After a sudden influx of young families into their area and congregation, a church finds itself bursting at the seams! Its building has done good, faithful work for thirty years, but it just doesn’t have the kind of classroom space the rapidly expanding children’s ministry requires to serve the families of the community well. After much prayerful consideration, the Building Committee determines that the best way to proceed will be to remodel the current property, including building brand-new education space off the east side of the current building. They take bids from several contractors and decide to present a building plan that will cost $800,000 to complete.

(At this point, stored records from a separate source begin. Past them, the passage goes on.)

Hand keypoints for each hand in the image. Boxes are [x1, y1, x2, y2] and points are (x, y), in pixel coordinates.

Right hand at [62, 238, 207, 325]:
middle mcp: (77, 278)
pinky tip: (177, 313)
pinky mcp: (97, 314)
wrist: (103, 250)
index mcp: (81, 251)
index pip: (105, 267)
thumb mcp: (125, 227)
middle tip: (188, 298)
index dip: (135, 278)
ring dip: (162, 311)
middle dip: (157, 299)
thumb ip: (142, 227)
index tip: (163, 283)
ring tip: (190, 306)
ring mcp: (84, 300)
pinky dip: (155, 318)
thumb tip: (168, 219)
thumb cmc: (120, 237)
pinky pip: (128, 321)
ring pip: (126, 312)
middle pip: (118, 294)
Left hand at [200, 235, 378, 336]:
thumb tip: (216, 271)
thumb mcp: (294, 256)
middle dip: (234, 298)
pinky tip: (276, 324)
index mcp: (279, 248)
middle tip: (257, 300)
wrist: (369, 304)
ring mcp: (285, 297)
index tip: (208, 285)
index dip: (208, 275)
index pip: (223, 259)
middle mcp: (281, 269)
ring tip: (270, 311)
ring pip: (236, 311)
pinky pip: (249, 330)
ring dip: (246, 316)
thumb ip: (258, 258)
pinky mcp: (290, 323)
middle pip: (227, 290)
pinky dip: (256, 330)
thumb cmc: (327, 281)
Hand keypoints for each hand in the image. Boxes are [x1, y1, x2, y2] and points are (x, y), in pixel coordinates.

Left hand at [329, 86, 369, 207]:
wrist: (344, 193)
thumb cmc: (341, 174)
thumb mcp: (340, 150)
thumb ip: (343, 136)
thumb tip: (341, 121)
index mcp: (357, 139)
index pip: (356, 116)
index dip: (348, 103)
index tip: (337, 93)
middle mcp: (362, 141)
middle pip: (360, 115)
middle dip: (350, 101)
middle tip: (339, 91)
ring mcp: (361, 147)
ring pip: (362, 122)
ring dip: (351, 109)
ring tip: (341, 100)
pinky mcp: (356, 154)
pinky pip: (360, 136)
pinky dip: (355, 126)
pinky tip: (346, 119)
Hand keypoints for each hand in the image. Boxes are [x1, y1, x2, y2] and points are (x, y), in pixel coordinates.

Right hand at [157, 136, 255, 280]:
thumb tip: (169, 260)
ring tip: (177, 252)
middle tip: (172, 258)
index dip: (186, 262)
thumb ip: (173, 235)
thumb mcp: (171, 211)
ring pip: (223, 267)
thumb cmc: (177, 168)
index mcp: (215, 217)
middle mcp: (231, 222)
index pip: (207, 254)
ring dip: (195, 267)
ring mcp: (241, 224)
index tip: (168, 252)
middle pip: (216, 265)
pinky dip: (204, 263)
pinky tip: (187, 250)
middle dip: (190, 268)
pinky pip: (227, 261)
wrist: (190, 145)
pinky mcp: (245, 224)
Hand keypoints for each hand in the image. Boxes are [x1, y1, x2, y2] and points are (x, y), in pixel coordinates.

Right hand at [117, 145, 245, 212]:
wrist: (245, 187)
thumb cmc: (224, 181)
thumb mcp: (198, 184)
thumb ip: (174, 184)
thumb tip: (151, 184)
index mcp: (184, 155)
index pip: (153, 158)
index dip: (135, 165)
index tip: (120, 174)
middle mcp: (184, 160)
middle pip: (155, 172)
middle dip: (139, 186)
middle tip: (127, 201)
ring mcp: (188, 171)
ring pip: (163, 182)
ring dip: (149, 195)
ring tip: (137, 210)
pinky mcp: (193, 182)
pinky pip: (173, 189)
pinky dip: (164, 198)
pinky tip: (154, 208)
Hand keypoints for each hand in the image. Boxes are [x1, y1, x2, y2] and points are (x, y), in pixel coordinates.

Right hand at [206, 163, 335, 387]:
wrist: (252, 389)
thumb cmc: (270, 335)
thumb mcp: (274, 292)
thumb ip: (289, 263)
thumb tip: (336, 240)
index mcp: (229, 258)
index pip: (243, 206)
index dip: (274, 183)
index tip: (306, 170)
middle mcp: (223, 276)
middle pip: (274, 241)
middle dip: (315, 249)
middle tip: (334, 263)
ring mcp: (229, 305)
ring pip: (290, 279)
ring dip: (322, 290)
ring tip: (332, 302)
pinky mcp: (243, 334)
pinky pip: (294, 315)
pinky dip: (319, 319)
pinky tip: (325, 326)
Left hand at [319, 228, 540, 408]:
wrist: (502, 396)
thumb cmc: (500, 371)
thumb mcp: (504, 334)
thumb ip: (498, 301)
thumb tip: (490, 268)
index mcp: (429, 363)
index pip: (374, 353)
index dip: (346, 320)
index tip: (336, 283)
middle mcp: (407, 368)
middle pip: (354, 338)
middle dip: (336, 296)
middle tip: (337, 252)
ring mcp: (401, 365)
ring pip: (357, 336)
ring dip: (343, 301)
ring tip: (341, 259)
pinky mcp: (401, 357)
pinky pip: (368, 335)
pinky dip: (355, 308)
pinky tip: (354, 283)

The church elders then must consider if and how the church will be able to pay for the addition. First, they calculate that the most a lender would be able to lend for an $800,000 project would be $640,000 (80%), leaving the church to pay $160,000 from their own coffers. The church has a small building fund that holds about $50,000 in reserve for necessary repairs. They decide to begin a capital campaign with a goal to raise $200,000 within two years.
Next, the elders look at their most recent financial statements to see what kind of equity the church has, specifically how much equity they have in their building. They know if they aren’t able to put up collateral for the amount of the potential loan, they probably won’t be able to get a loan at all. The building is old, but since the church owns the land and the addition will add substantially to the property value, it could easily get at least $800,000 if they had to sell it.
They also look at the budget to see if they would be able to facilitate loan payments, using an amortization calculator to estimate how much payments would be per month. Based on their estimated giving trends and the fact that they have a budget surplus at present, they feel confident that they will be able to make regular payments without choking other ministries or skimping their staff.
Unfortunately, when they look at their income, they run into a problem. They know that lenders prefer lending to a church with a debt-to-income ratio of less than 35%. While they don’t have any long-term debt at present, taking on a $640,000 debt at their current income would exceed this ratio, making the loan amount a stretch. With that in mind, the church decides to increase their capital campaign to $350,000. Wisely expecting that some pledges will not materialize, the elders decide they can afford a $500,000 loan.